◆ Consegna ◆
Riassumi in due frasi il brano sull'attacco di Texas.

◆ Estratto del documento ◆
I due playmaker che ha avuto, Kerwin Roach e Matt Coleman III, nel corso degli anni sono rimasti sempre uguali a se stessi, anche perché il contesto intorno a loro non migliorava. Ritmo tra i più lenti della nazione, nonostante avesse atleti e lunghi capaci di correre il campo benissimo, tra le peggiori squadre nel tiro da tre negli ultimi cinque anni e gestione del pallone sempre rivedibile. L’attacco ha avuto un grande picco nella stagione 2018-19, quando in campo c’era l’unico giocatore dall’alto IQ passato a Texas sotto la gestione Smart, ovvero Dylan Osetkowski, e perché contemporaneamente sia Roach che Coleman erano in campo. Per il resto, o la difesa creava situazioni o l’attacco moriva. Va detto che perdere Andrew Jones per due anni a causa della leucemia non era prevedibile e la questione infortuni ha sempre avuto un ruolo nelle annate dei Longhorns.

◆ Elenco dei dati ◆
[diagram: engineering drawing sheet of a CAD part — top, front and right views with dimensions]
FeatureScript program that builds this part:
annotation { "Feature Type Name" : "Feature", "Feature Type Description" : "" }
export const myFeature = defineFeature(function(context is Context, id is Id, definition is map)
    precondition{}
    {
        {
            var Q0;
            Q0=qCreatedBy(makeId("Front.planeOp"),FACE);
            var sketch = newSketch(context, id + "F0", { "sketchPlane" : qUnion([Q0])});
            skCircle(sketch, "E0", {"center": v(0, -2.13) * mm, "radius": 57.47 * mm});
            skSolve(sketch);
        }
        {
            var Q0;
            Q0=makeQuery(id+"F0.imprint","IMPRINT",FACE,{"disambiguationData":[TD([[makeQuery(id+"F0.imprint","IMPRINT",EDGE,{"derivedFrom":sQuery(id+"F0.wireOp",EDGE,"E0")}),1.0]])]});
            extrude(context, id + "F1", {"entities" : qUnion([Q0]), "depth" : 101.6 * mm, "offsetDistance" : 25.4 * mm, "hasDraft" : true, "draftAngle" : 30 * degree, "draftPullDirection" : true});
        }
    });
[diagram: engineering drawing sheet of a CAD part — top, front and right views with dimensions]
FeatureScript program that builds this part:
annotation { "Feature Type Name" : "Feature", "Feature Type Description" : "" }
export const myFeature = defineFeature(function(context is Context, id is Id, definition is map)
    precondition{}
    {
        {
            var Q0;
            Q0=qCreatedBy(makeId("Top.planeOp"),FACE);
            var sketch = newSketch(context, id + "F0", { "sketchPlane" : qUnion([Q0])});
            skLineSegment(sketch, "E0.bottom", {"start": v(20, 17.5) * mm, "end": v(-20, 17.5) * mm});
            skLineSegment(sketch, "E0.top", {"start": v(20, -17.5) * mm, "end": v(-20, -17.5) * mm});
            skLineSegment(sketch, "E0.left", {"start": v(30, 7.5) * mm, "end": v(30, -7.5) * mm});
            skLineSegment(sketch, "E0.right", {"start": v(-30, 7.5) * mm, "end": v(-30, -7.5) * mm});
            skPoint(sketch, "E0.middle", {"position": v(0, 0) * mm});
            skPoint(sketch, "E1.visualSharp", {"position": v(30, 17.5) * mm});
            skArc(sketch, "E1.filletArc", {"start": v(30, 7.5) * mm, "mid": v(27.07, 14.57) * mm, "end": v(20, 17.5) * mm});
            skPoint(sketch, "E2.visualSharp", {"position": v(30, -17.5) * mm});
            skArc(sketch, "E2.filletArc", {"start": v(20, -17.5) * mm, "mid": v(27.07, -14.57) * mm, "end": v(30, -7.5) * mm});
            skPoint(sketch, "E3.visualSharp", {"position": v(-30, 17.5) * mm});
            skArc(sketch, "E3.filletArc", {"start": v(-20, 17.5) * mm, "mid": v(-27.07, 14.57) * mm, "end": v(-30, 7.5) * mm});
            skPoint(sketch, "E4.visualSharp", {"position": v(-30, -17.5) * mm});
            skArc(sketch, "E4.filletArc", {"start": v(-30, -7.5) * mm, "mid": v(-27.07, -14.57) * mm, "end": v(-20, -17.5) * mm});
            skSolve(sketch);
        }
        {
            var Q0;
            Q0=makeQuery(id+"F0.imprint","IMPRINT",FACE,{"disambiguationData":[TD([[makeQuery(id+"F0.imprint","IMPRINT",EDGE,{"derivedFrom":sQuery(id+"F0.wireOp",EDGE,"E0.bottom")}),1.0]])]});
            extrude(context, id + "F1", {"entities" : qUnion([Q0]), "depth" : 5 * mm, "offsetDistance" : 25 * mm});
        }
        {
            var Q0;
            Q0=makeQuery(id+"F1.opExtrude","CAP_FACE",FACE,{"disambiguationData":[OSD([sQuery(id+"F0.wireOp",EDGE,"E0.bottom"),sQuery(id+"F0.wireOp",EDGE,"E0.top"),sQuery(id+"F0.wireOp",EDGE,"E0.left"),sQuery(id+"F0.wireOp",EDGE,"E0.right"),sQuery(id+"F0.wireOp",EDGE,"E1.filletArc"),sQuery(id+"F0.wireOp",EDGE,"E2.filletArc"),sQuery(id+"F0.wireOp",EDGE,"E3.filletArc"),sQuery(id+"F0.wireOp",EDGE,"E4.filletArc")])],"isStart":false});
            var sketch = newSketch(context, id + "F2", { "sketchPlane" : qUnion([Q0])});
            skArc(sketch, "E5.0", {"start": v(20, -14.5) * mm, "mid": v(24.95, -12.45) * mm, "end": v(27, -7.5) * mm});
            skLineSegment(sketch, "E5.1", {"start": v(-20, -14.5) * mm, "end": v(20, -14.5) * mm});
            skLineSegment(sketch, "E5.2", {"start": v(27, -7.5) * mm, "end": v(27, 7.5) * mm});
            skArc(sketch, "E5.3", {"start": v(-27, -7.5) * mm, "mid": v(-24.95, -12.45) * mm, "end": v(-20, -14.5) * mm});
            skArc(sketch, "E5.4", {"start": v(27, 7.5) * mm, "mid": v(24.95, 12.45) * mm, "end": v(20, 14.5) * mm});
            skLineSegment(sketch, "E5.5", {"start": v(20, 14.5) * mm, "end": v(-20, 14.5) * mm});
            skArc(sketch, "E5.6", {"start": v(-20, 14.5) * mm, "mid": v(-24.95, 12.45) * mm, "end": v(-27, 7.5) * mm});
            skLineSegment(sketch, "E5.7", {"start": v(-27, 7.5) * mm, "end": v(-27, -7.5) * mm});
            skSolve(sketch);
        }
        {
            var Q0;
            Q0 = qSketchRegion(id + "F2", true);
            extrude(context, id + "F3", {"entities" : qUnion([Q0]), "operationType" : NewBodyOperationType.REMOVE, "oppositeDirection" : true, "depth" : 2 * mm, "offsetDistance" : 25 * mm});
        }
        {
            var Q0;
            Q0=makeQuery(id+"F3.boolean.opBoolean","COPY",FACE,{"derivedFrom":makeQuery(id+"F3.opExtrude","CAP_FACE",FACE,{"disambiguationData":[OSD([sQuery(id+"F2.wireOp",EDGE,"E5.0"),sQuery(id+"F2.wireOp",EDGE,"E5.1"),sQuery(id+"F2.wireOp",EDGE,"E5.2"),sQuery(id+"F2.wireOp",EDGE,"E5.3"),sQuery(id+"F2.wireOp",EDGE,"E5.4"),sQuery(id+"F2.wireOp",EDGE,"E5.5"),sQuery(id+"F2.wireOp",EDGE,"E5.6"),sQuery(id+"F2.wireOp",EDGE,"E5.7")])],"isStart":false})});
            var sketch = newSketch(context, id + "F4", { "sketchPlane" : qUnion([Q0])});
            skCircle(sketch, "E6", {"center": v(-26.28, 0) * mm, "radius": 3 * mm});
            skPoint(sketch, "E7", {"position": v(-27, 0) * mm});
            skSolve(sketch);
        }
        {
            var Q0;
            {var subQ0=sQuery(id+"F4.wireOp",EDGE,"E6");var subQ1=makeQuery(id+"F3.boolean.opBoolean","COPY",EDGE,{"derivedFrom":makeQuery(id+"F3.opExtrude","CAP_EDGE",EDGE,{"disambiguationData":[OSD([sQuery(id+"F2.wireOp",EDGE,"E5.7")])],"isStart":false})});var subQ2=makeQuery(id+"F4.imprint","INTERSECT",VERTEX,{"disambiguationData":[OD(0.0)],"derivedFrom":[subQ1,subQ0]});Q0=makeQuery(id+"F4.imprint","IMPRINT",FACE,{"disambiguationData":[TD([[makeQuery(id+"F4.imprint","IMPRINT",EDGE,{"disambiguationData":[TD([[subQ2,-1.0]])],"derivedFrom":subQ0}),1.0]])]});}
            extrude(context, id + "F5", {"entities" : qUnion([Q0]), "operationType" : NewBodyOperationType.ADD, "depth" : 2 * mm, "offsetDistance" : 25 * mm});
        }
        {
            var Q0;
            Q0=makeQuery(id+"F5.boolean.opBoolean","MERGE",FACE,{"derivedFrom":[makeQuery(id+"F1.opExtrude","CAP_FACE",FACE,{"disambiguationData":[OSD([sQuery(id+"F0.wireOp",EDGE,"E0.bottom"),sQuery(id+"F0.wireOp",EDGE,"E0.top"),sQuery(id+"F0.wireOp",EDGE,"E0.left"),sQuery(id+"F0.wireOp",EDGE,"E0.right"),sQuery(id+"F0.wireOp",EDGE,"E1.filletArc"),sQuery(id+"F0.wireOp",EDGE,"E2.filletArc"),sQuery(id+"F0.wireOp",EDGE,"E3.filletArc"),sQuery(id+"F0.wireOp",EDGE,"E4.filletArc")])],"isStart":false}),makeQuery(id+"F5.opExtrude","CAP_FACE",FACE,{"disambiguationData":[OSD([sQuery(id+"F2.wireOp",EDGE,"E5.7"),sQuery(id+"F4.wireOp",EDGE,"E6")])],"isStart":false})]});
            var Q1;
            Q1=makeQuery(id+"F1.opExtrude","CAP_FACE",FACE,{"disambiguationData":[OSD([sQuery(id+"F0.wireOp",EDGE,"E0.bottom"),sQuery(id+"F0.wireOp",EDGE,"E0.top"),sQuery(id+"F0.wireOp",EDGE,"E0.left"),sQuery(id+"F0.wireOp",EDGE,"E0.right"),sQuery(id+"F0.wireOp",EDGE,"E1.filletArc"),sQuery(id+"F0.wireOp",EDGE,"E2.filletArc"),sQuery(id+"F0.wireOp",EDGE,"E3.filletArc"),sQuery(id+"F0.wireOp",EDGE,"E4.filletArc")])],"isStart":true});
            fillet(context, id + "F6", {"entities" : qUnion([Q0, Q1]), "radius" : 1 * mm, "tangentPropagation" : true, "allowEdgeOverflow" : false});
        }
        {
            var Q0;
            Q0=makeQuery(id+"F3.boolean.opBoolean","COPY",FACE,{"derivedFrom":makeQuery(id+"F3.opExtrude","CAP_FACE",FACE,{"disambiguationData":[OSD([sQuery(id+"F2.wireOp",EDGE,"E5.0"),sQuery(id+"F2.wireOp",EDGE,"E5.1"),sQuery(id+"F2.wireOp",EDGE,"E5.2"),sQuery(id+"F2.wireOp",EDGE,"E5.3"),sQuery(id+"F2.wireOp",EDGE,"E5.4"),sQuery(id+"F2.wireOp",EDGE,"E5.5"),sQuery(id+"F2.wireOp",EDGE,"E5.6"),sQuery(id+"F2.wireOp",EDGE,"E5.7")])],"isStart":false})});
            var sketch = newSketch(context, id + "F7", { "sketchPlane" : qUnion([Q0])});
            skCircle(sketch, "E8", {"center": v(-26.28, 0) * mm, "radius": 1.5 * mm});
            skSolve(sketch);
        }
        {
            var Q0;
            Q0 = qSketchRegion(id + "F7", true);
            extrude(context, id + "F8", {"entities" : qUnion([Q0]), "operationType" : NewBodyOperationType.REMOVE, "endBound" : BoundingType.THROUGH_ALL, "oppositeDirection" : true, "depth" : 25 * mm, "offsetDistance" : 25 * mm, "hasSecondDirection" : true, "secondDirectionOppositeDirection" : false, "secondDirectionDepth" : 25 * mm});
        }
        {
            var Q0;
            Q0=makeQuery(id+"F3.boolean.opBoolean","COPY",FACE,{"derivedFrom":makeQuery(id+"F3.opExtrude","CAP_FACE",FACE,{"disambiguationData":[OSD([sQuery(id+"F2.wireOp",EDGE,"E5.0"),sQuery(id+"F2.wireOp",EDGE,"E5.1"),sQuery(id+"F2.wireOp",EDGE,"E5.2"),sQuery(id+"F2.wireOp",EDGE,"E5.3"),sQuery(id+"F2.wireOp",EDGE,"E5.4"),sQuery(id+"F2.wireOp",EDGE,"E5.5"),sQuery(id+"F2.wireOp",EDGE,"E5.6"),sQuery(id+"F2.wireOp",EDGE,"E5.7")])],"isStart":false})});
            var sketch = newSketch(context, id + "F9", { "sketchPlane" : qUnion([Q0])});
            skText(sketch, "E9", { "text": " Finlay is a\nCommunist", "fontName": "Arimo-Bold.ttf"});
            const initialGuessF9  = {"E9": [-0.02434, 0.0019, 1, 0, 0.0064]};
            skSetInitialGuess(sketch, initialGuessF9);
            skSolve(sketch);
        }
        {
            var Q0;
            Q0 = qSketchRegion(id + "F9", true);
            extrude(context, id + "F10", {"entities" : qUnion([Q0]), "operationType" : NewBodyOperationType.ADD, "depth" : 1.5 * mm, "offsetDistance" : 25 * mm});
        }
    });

◆ Risposta ◆
I due playmaker di Texas, Kerwin Roach e Matt Coleman III, non sono mai migliorati, anche perché la squadra giocava a un ritmo tra i più lenti della nazione, tirava male da tre e gestiva il pallone in modo rivedibile. L'attacco ha toccato il suo picco solo nella stagione 2018-19, con Dylan Osetkowski e contemporaneamente Roach e Coleman in campo; per il resto dipendeva dalla difesa, e anche gli infortuni e la leucemia di Andrew Jones hanno pesato sulle annate dei Longhorns.